═══ EXERCISE TEXT ═══
It is possible to add that some of the other sins enumerated in the Rabbinical sources also originate from a lacking in the trait of kavod. In Parshas Mishpatim, we are told Moshe, Nadav and Avihu, along with the seveny Elders, witnessed a sublime prophecy. The Torah writes that Nadav and Avihu, and the Elders “gazed at G-d, yet they ate and drank”. The Medrash Tanchuma, quoted by Rashi, says that Nadav and Avihu and the elders sinned grievously by eating and drinking whilst gazing at the sacred vision. They deserved to die at that moment, but G-d did not punish them right then, in order not to mar the joy of the giving of the Torah. Rather, their punishment was deferred till a later date. Again, it is clear that the key fault here was the lack of sufficient fear and honor for the Divine Presence.
Moreover, the most explicit reason for their sin is the Torah’s words that they offered up the incense even though they were never commanded to. The commentaries explain that in their great love for HaShem, they were inspired to enter the Mishkan themselves. Despite their lofty intentions, performing a service without being instructed to do so, also seems to constitute a lack of sufficient fear and honor for HaShem.
We have seen from the explanation of the Chasam Sofer that the failure of Nadav and Avihu to have children resulted in the various sins that Chazal find them culpable of, and that the root of these sins was a failing to give proper honor. This explanation sheds light on an important principle in Torah thought with regard to inter-personal relationships. In the secular world, it is common to view relationships from the perspective of, “what can I get out of this relationship”, whether it applies to marriage, child rearing, or friendships. In this way, the goal of the relationship is essentially selfish, and it perhaps explains why the institution of marriage and the parent-child relationships have been so damaged in recent generations. If a person’s goals in a relationship are primarily selfish, then his desires and hopes will inevitably clash with those of his partner or child, who has similarly selfish desires. Moreover, if a person perceives that getting married or having children will hinder his life enjoyment then he will refrain from them in his vain quest for pleasure and comfort.
The Chasam Sofer teaches us that one of the main purposes of having children is to enable a person to grow in ways that he would otherwise be unable to. The same applies to marriage and all other relationships. The Torah outlook is that a person should approach his relationships from a selfless point of view – focusing on how he can help the other members of the relationship, and how he can grow from the relationship into a better person. As in all aspects of life, our relationships are there to help us grow closer to HaShem, therefore it is essential that we strive to develop such relationships even if they may reduce our comfort level, because we understand that they will enable us to become complete people in a way that Nadav and Avihu never merited.
Showing posts with label Nadav. Show all posts
Showing posts with label Nadav. Show all posts
Wednesday, March 23, 2011
Thursday, April 8, 2010
ACQUIRING A FRIEND - SHEMINI
The Parsha begins with the joyful celebrations of the Inauguration of the Mishkan (tabernacle), however this joyous occasion becomes a time of mourning with the sudden deaths of Aaron’s two oldest sons, Nadav and Avihu. "The sons of Aharon, Nadav and Avihu, each took his fire pan, they put fire in them and placed incense upon it; and they brought before Hashem an alien fire that He had not commanded them. A fire came forth from before Hashem and consumed them, and they died before Hashem.[1]"
═══
== WORK TO BE COMPLETED ==
Return the stretch of the commentary on Nadav and Avihu from "It is possible" through "the Divine Presence.", copied word for word. Draw only on the commentary on Nadav and Avihu; consult no other source.
═══ RECORD SET ═══
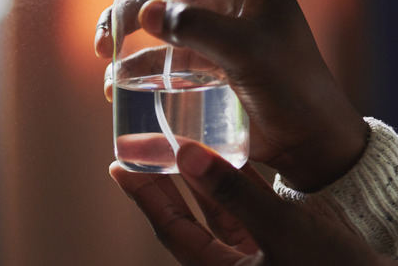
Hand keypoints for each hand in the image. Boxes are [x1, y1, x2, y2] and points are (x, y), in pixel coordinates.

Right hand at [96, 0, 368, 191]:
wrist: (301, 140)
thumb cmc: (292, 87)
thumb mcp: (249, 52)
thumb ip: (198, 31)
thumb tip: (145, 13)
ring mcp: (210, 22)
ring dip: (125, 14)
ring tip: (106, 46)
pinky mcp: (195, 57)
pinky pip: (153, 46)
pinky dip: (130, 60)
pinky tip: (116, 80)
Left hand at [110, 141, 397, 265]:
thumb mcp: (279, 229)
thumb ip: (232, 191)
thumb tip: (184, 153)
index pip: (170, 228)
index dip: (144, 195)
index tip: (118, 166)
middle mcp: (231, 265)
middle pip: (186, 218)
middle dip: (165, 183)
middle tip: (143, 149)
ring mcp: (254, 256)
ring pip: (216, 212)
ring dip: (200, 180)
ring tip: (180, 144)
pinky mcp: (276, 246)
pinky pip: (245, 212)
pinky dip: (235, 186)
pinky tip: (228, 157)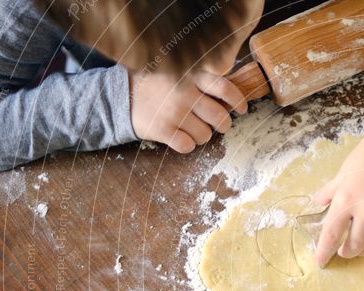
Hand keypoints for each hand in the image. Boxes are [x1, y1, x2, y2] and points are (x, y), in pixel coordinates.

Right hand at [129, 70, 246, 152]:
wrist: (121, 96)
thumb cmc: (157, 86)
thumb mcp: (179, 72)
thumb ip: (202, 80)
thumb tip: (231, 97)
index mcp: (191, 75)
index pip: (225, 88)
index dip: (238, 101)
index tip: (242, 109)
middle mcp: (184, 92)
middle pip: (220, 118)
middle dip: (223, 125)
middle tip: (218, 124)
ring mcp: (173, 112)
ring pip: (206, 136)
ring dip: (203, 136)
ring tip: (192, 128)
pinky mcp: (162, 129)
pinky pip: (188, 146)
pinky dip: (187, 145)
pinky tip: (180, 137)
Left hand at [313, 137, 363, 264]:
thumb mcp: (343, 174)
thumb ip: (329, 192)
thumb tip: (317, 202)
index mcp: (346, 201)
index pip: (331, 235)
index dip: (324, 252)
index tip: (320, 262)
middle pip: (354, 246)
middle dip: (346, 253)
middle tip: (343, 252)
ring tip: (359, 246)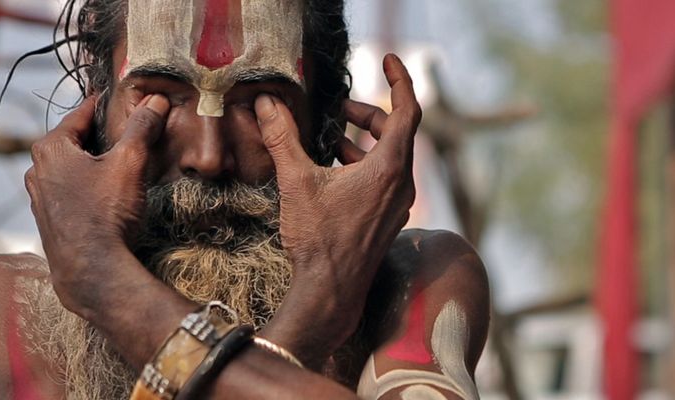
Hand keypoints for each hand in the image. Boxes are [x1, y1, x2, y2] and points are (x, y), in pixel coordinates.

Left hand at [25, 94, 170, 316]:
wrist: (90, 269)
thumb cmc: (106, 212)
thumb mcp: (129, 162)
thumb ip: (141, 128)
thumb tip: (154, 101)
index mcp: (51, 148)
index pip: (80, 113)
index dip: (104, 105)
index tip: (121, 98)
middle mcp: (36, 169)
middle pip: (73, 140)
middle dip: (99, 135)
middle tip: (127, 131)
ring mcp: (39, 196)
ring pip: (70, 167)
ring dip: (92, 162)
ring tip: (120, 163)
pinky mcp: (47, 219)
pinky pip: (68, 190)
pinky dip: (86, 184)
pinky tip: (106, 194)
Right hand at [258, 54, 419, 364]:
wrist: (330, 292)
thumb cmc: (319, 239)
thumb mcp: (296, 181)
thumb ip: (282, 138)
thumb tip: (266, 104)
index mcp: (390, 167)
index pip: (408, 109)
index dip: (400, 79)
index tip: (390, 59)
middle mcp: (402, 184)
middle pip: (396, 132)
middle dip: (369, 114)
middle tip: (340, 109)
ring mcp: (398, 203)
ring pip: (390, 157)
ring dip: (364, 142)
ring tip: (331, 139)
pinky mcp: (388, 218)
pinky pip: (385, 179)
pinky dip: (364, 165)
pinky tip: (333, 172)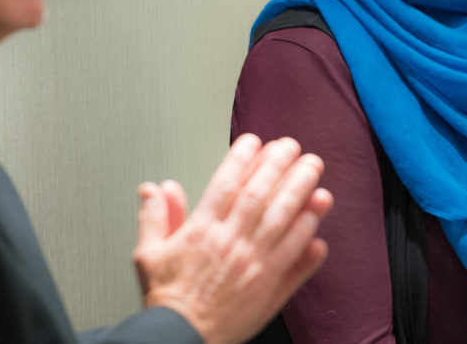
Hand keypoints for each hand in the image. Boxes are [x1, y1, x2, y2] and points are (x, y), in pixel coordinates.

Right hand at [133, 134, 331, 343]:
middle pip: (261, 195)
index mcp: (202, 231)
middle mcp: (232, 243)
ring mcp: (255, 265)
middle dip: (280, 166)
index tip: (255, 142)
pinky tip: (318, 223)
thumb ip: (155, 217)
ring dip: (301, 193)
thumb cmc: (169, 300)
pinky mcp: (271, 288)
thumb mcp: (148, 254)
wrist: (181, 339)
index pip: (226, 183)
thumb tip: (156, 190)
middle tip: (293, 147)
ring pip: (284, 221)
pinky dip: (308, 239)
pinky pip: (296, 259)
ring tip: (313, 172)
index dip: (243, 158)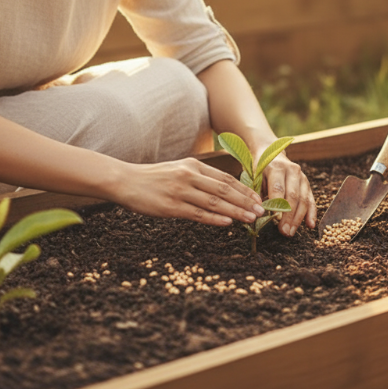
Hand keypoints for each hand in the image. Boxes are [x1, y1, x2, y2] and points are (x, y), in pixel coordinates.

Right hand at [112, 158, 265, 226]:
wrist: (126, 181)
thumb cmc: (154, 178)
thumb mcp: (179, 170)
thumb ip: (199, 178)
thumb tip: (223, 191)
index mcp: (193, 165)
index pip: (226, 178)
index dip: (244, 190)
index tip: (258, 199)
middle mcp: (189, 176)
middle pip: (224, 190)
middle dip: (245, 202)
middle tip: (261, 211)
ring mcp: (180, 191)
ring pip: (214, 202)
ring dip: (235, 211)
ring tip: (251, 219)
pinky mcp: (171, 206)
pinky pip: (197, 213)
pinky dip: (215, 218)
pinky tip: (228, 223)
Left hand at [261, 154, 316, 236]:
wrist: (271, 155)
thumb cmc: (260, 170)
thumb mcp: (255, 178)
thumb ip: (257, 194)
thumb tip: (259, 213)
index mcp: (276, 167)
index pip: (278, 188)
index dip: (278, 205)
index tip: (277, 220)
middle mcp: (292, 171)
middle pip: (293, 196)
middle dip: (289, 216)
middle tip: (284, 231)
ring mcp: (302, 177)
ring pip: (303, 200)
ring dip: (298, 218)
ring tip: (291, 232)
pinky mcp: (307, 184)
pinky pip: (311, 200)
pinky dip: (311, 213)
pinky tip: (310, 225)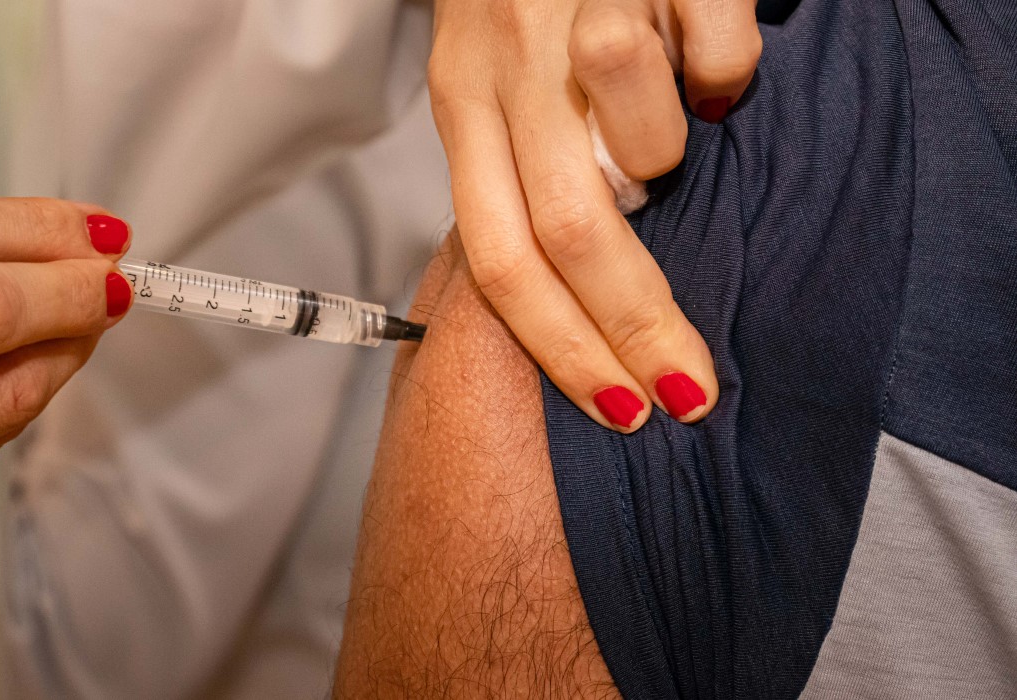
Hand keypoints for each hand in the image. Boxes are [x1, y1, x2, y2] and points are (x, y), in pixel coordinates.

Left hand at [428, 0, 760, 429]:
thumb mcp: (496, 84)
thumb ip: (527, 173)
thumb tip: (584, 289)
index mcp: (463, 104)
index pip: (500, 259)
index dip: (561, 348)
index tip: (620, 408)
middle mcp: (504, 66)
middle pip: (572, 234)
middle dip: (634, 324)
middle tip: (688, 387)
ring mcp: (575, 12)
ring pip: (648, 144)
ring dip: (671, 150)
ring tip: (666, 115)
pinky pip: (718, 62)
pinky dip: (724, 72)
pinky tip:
═══
== SOLUTION ==
It is possible to add that some of the other sins enumerated in the Rabbinical sources also originate from a lacking in the trait of kavod. In Parshas Mishpatim, we are told Moshe, Nadav and Avihu, along with the seveny Elders, witnessed a sublime prophecy. The Torah writes that Nadav and Avihu, and the Elders “gazed at G-d, yet they ate and drank”. The Medrash Tanchuma, quoted by Rashi, says that Nadav and Avihu and the elders sinned grievously by eating and drinking whilst gazing at the sacred vision. They deserved to die at that moment, but G-d did not punish them right then, in order not to mar the joy of the giving of the Torah. Rather, their punishment was deferred till a later date. Again, it is clear that the key fault here was the lack of sufficient fear and honor for the Divine Presence.